Reforma na Legislação Pode Impactar Condenados pelos Atos de 8 de Janeiro
Débora do Batom, detida desde os tumultos de 8 de janeiro de 2023, solicitou a diminuição de sua pena após a recente derrubada do veto presidencial ao projeto de lei que modifica as regras sobre a dosimetria das penas. De acordo com a Polícia Federal, Débora foi responsável pela pichação da frase “Perdeu, mané” na estátua “A Justiça”, situada em frente ao edifício do Supremo Tribunal Federal, durante os atos antidemocráticos que culminaram na invasão e depredação das sedes dos Três Poderes.

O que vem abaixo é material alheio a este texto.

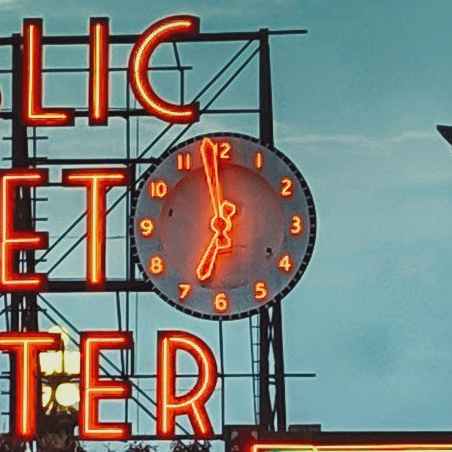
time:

Os advogados da acusada argumentam que a nova legislação penal, que é mais benéfica, deve ser aplicada retroativamente, alcançando eventos anteriores à sua aprovação. “Apesar de sua vigência formal ainda estar pendente, sua aprovação já demonstra uma orientação normativa clara, a qual deverá influenciar diretamente o cálculo da pena imposta à apenada”, afirmaram os defensores.

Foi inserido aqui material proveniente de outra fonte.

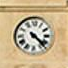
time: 4:22
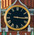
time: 3:16
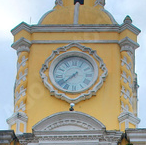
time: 7:37
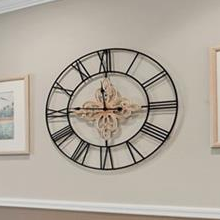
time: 11:45
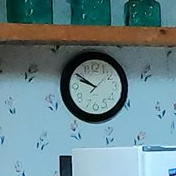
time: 9:50
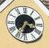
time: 3:35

Desde março do ano passado, Débora está em prisão domiciliar. Inicialmente, ela foi encarcerada preventivamente, pois ainda não havia sido julgada pelo Supremo. Em setembro, após uma condenação definitiva, o ministro Alexandre de Moraes decidiu que ela poderia permanecer em prisão domiciliar.
No último dia 30, a Câmara dos Deputados e o Senado Federal aprovaram a derrubada do veto do presidente Luiz Inácio Lula da Silva ao projeto conhecido como PL da Dosimetria. Essa nova legislação pode beneficiar cerca de 190 pessoas que foram condenadas por envolvimento nos atos de 8 de janeiro, conforme o último balanço divulgado pelo ministro do STF, Alexandre de Moraes. Entre os possíveis beneficiados está o ex-presidente Jair Bolsonaro.
Na Câmara, a votação foi expressiva, com 318 deputados a favor da derrubada e 144 contra. No Senado, 49 senadores votaram pela derrubada, enquanto 24 se opuseram à medida. Para que o veto presidencial fosse anulado, era necessário um mínimo de 257 votos na Câmara e 41 no Senado.
Agora, o texto já derrubado será enviado para promulgação. O presidente Lula dispõe de até 48 horas para sancionar a lei. Caso não o faça, a responsabilidade de promulgar recairá sobre o presidente do Senado e, posteriormente, sobre o vice-presidente da Casa.
Uma vez promulgada e oficialmente publicada, a nova regra entrará em vigor. No entanto, mesmo após sua implementação, a lei poderá ser contestada no STF, que terá a palavra final sobre a validade das modificações.